Simon Schama in ‘Civilisations’: History has found its hype man

Sometimes, I suspect, he throws in academic jokes to check if his class is paying attention

David Olusoga, Mary Beard and Simon Schama. Photograph: BBC

David Olusoga, Mary Beard and Simon Schama. Photograph: BBC


Perhaps it is because it seems so primitive that a red outline of a human hand from 40,000 years ago inspires such an immediate tingle of connection. There it is, splayed fingers pressed on the wall of the Cueva de El Castillo, as though saying hello.

“It’s what we want to do as humans,” the animated historian Simon Schama says of such creations. “They establish a presence that is palpably alive. They want to be seen by others and then they want to endure longer than the maker.” No one could ever call it primitive, but the red hand print before Civilisations (BBC 2, Thursday, 9pm) was Kenneth Clarke’s seminal 1969 programme Civilisation, a ground-breaking documentary, seen by many others which has endured longer than its maker.

This programme feels like both an update and a criticism, presented by a relay of three successive historians: after Schama come Mary Beard and David Olusoga.

Extending their scope far beyond Europe, it is a fuller account of civilisations, with a plurality of both subjects and presenters. That seems necessary. Civilisations can change a lot in just 50 years.

Schama, whose grey mane and cerebral vigour recall Ian McKellan at his most animated, marvels at a succession of artefacts, from “the oldest deliberatively decorative marks ever made” on a 77,000-year-old etched piece of red ochre, to the tiny 25,000-year-old ivory Venus of Brassempouy, a face that announces “the dawn of the idea of beauty”.

Sometimes, though, I suspect Schama is throwing in professorial jokes to check if his class is paying attention. Of a Mayan etching he points out “a monkey, a magnificently complacent frog and, in the middle, an extremely scary killer rabbit.” Sorry, what?
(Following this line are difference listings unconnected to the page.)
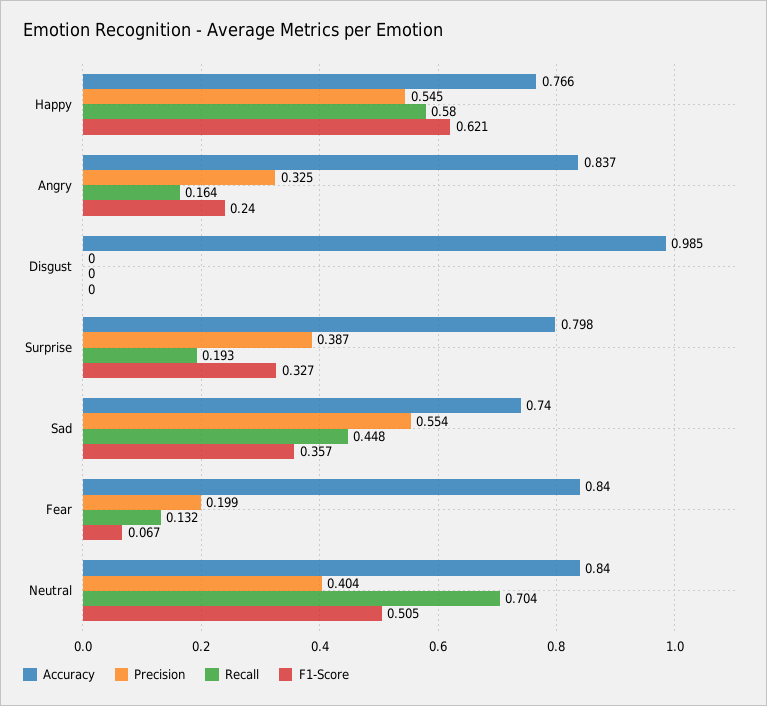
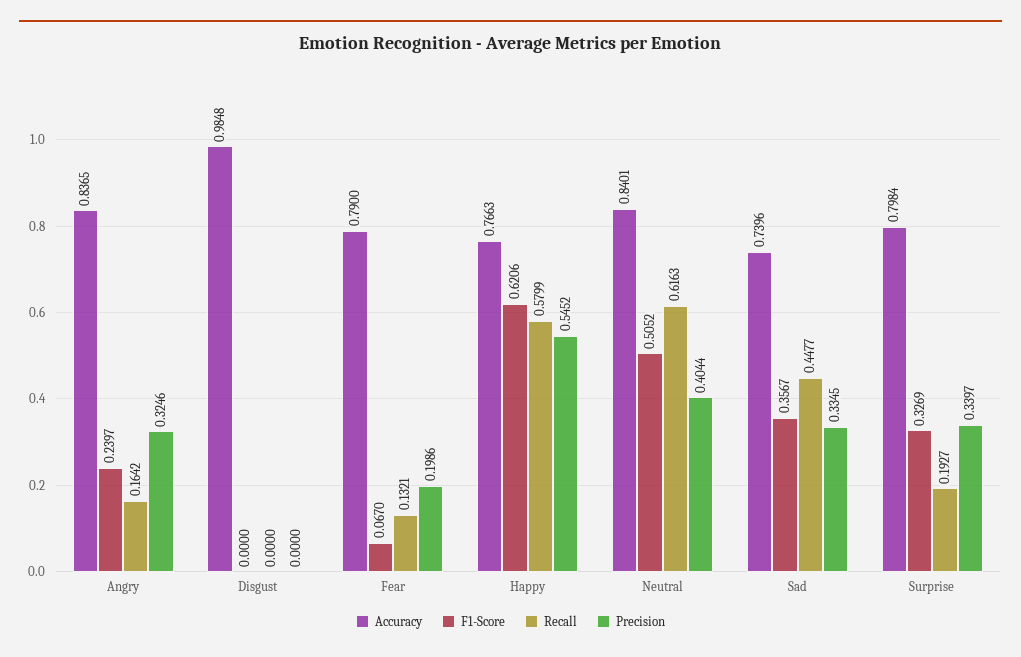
  {
    "Accuracy": {
      "Happy": 0.7663,
      "Angry": 0.8365,
      "Disgust": 0.9848,
      "Surprise": 0.7984,
      "Sad": 0.7396,
-     "Fear": 0.84,
+     "Fear": 0.79,
      "Neutral": 0.8401
    },
    "Precision": {
      "Happy": 0.5452,
      "Angry": 0.3246,
      "Disgust": 0,
-     "Surprise": 0.387,
+     "Surprise": 0.3397,
-     "Sad": 0.554,
+     "Sad": 0.3345,
      "Fear": 0.1986,
      "Neutral": 0.4044
    },
    "Recall": {
      "Happy": 0.5799,
      "Angry": 0.1642,
      "Disgust": 0,
      "Surprise": 0.1927,
      "Sad": 0.4477,
      "Fear": 0.1321,
-     "Neutral": 0.704
+     "Neutral": 0.6163
    },
    "F1-Score": {
      "Happy": 0.6206,
      "Angry": 0.2397,
      "Disgust": 0,
      "Surprise": 0.3269,
      "Sad": 0.3567,
      "Fear": 0.067,
      "Neutral": 0.5052
    }
  }

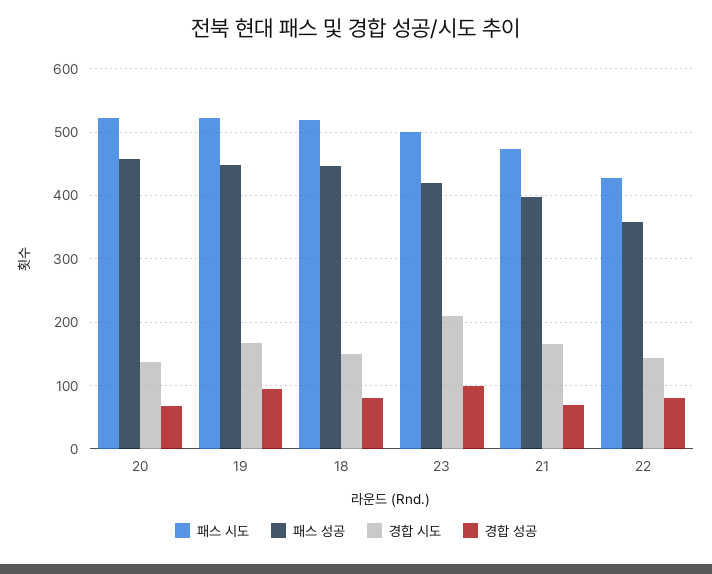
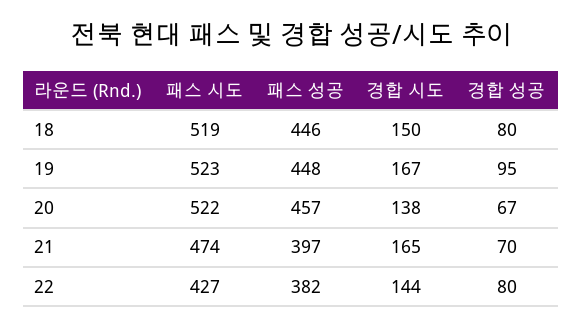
  {
    "패스 시도": {
      "20": 522,
      "19": 523,
      "18": 519,
-     "23": 500,
      "21": 474,
      "22": 427
    },
    "패스 성공": {
      "20": 457,
      "19": 448,
      "18": 446,
-     "23": 420,
      "21": 397,
-     "22": 360
+     "22": 382
    },
    "경합 시도": {
      "20": 138,
      "19": 167,
      "18": 150,
-     "23": 210,
      "21": 165,
      "22": 144
    },
    "경합 성공": {
      "20": 67,
      "19": 95,
      "18": 80,
-     "23": 100,
      "21": 70,
      "22": 80
    }
  }

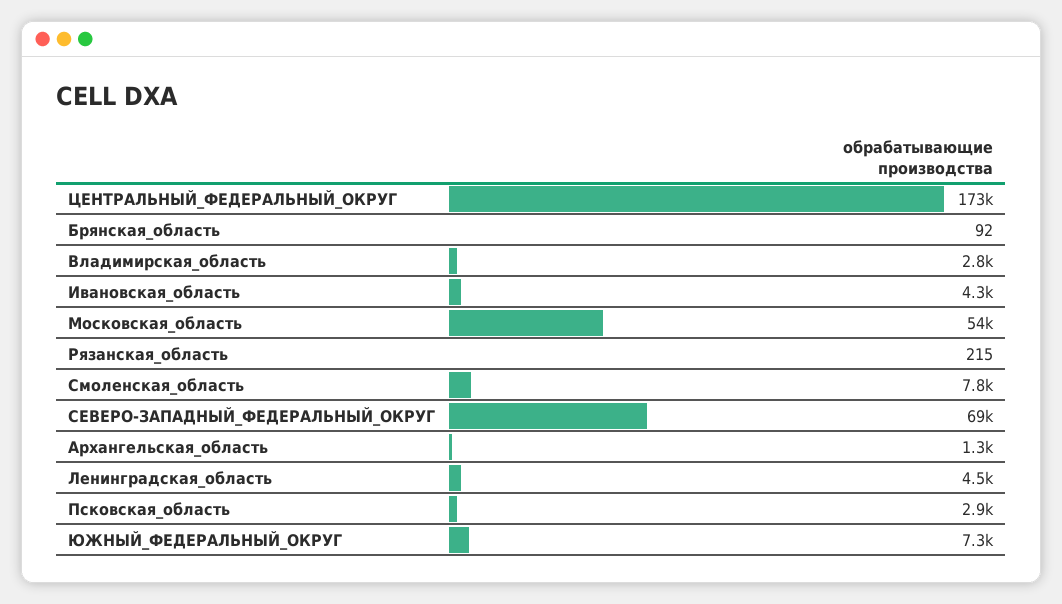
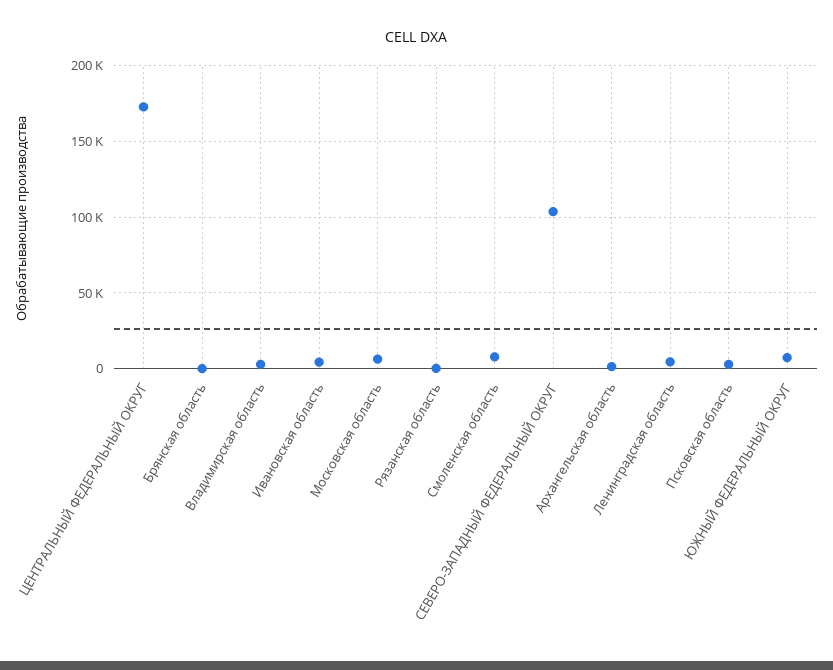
  {
    "ЦЕНТРАЛЬНЫЙ_ФЕДЕРАЛЬНЫЙ_ОКРУГ": 173000,
    "Брянская_область": 92,
    "Владимирская_область": 2800,
    "Ивановская_область": 4300,
-   "Московская_область": 54000,
+   "Московская_область": 5000,
    "Рязанская_область": 215,
    "Смоленская_область": 7800,
-   "СЕВЕРО-ЗАПАДНЫЙ_ФЕДЕРАЛЬНЫЙ_ОКРУГ": 69000,
+   "СЕВЕРО-ЗАПАДНЫЙ_ФЕДЕРАЛЬНЫЙ_ОКРУГ": 105000,
    "Архангельская_область": 1300,
    "Ленинградская_область": 4500,
    "Псковская_область": 2900,
    "ЮЖНЫЙ_ФЕДЕРАЛЬНЫЙ_ОКРУГ": 7300
  }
Nothing gets him going quite like the Pylos Combat Agate, though, a recently discovered etching in a Bronze Age warrior’s gemstone. Of its staggeringly detailed fight scene, Schama says in an husky growl, “Look at those rippling biceps, those muscles, those locked-together bodies… It’s 3D, folks. It’s coming at you.” History has found its hype man.

Such raptures are entertaining, but Schama’s enthusiasm for freewheeling interpretation isn’t quite as informative as some more prosaic discoveries.

Take the hieroglyphic steps of Copán in Honduras, built towards the end of the Mayan empire: its carvings told one story, of proud dynastic succession, but its construction told another, built on shoddy foundations during a crippling drought.

It’s a sobering thought; that civilisations are defined, finally, as much by their collapse as their achievements. This is where we have come from, the show proclaims, inviting another question. How far do we have left to go?